Nach dem Mietspiegel 2007 war für das positive Merkmal u.a. Voraussetzung, dass die Müllstandsfläche abschließbar war. Der Zweck dieser Regelung bestand darin, dass von einer Wohnwerterhöhung im Hinblick auf die Müllstandsfläche nur dann ausgegangen werden sollte, wenn sichergestellt war, dass keine Fremden ihren Müll in die vom Vermieter bereitgestellten Behälter werfen und somit letztlich auf Kosten der Mieter entsorgen konnten. Nach dem Wortlaut des Mietspiegels war jedoch erforderlich, dass die Müllstandsfläche als solche abschließbar war, weshalb die Kammer das positive Merkmal verneint hat, wenn die (als solche nicht verschließbare) Müllstandsfläche sich lediglich in einem verschließbaren Hof der Wohnanlage befand (LG Berlin, Urt. v. 05.06.2009 – 63 S 355/08, GE 2009, 1046). Diese Konstellation muss nunmehr nach dem aktuellen Mietspiegel 2009 anders beurteilt werden, da die an der Mietspiegelerstellung beteiligten Experten nicht länger auf die Abschließbarkeit der Müllstandsfläche abstellen, sondern es als ausreichend erachten, wenn die Fläche nur den Mietern zugänglich ist. Hierfür reicht es jedoch aus, wenn sich die Müllstandsfläche in einem Hof oder sonstigen Bereich der Wohnanlage befindet, der seinerseits abschließbar ist. Auch in diesem Fall ist weitgehend sichergestellt, dass keine unbefugten Dritten ihren Müll auf Kosten der Mieter entsorgen.
Auf den Umstand, dass das (abschließbare) Hoftor stets offen steht, kommt es nicht an. Wie bei sämtlichen positiven Merkmalen des Mietspiegels ist die wohnwerterhöhende Wirkung unabhängig davon anzunehmen, ob der Mieter das Merkmal tatsächlich nutzt oder nicht. Maßgeblich ist allein der vom Vermieter vertraglich geschuldete bzw. bereitgestellte Zustand. Hier hat die Klägerin durch das Schloss am Hoftor die Voraussetzung geschaffen, die es den Mietern ermöglicht, die Müllstandsfläche für Dritte unzugänglich zu machen. Wenn die Mieter von dieser Möglichkeit, das Hoftor zu verschließen, keinen Gebrauch machen, führt dies ebensowenig zum Fortfall des positiven Merkmals wie es unter der Geltung des Mietspiegels 2007 zum Fortfall des Merkmals geführt hätte, wenn von den Mietern eine abschließbare Müllstandsfläche stets unverschlossen gelassen worden wäre.
Danach liegen zwei negative, zwei neutrale und eine positive Merkmalgruppe vor, so dass der vom Mietspiegel ausgewiesene Mittelwert um 20 % der Spanne zum Unterwert zu vermindern ist.

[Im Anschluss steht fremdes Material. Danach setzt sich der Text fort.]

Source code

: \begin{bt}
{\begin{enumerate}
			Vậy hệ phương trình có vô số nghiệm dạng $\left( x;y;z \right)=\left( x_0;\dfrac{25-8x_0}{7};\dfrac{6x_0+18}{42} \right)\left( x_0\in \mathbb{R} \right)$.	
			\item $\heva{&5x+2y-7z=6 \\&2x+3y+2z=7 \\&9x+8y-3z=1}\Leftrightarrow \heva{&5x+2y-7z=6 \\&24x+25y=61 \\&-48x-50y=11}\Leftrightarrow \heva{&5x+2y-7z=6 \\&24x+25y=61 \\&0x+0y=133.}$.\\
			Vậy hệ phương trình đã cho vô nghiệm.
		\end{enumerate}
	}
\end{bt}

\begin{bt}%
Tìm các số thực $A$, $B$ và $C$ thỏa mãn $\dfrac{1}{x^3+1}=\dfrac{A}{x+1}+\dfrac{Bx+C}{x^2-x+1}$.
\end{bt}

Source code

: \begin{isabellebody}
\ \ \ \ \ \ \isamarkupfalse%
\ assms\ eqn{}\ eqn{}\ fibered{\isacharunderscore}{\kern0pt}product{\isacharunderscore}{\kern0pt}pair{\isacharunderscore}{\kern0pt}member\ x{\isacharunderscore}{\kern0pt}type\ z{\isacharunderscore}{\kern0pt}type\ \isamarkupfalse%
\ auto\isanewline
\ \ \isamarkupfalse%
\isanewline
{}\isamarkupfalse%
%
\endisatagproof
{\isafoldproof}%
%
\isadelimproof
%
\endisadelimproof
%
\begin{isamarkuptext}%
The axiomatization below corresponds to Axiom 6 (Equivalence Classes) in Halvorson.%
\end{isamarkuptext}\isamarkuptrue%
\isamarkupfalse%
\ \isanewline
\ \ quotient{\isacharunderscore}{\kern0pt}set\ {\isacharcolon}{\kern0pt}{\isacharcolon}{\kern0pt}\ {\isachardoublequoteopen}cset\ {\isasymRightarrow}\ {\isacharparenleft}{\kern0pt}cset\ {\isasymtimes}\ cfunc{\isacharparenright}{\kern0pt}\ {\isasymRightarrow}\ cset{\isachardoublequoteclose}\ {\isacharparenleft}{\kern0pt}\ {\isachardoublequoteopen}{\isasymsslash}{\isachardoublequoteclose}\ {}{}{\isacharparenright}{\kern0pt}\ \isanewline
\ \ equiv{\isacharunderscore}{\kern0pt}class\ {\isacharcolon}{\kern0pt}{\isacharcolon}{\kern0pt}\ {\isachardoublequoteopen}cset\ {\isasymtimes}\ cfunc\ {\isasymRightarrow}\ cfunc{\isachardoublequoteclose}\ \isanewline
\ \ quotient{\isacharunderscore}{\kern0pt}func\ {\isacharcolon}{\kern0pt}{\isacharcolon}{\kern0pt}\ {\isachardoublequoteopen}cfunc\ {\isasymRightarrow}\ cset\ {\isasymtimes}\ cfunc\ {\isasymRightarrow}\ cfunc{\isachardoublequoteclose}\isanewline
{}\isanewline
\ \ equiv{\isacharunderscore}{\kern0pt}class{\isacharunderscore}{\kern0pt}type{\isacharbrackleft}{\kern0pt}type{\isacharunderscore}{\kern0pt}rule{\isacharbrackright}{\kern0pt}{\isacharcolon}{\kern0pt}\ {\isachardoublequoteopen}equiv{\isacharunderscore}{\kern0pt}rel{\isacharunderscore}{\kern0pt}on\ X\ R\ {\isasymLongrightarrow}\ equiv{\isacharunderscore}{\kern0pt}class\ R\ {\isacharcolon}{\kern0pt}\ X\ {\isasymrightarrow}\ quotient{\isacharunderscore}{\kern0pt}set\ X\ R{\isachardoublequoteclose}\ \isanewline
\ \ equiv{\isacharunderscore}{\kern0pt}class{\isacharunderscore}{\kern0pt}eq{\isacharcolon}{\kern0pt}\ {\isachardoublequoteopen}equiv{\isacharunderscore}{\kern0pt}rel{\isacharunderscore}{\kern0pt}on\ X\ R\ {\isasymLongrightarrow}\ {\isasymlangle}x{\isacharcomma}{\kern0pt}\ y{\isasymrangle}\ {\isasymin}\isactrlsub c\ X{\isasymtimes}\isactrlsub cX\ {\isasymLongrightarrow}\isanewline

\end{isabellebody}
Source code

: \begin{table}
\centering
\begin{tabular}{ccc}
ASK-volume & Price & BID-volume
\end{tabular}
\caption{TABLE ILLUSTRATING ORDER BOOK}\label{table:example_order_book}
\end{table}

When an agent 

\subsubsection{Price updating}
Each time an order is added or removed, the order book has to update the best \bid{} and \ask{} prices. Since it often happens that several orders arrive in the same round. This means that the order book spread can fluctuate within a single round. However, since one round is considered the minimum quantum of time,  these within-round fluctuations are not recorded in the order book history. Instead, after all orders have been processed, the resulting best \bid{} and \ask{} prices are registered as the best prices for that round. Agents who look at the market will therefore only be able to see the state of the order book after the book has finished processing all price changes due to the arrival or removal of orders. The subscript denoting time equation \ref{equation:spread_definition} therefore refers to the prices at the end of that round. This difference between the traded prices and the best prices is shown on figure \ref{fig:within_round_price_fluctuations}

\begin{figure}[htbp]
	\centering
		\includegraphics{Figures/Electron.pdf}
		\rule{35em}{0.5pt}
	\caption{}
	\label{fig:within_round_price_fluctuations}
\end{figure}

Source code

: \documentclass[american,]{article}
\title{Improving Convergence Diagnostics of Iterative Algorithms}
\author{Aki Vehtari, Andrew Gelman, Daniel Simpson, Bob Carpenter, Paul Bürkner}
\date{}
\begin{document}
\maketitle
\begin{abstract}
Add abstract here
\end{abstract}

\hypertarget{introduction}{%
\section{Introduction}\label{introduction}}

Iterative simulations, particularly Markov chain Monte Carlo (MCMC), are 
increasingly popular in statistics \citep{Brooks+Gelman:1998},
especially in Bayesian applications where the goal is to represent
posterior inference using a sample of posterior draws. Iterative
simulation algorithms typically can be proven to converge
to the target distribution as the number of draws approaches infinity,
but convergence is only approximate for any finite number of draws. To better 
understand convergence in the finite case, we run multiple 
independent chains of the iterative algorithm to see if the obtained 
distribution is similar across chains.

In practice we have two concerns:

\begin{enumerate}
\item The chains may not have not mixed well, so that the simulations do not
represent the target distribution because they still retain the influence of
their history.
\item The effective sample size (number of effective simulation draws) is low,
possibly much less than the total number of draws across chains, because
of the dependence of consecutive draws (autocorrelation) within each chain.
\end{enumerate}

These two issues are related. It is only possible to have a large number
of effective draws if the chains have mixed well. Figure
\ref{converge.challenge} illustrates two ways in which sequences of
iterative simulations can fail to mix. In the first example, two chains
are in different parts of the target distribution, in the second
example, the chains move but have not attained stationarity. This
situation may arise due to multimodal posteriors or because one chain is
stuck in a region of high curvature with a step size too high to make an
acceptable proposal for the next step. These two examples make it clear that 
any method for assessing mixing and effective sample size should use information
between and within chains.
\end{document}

Die ortsübliche Nettomiete gemäß § 558 Abs. 1 BGB berechnet sich danach wie folgt:
Mietspiegel 2009
Rasterfeld E5 (Mittelwert) 4,72 Euro/qm
abzüglich 20 % der Spanne zum Unterwert (4,27 EUR/qm)
– 0,09 Euro/qm
4,63 Euro/qm × 56,51 qm Wohnungsgröße
ortsübliche Nettomiete 261,64 Euro
In dieser Höhe ist das Erhöhungsverlangen begründet und liegt unter der aufgrund der Kappungsgrenze von 20 % gemäß § 558 Abs. 3 BGB zulässigen Miete, die sich unter Berücksichtigung der am 1. Juni 2006 in Höhe von 245,48 EUR geschuldeten Miete auf 294,58 EUR beläuft.
2. Die Kostenentscheidung beruht auf § 92 Abs. 1 ZPO. Die Entscheidung über die vorläufige Vollstreckbarkeit folgt aus den §§ 708 Nr. 10, 713 ZPO.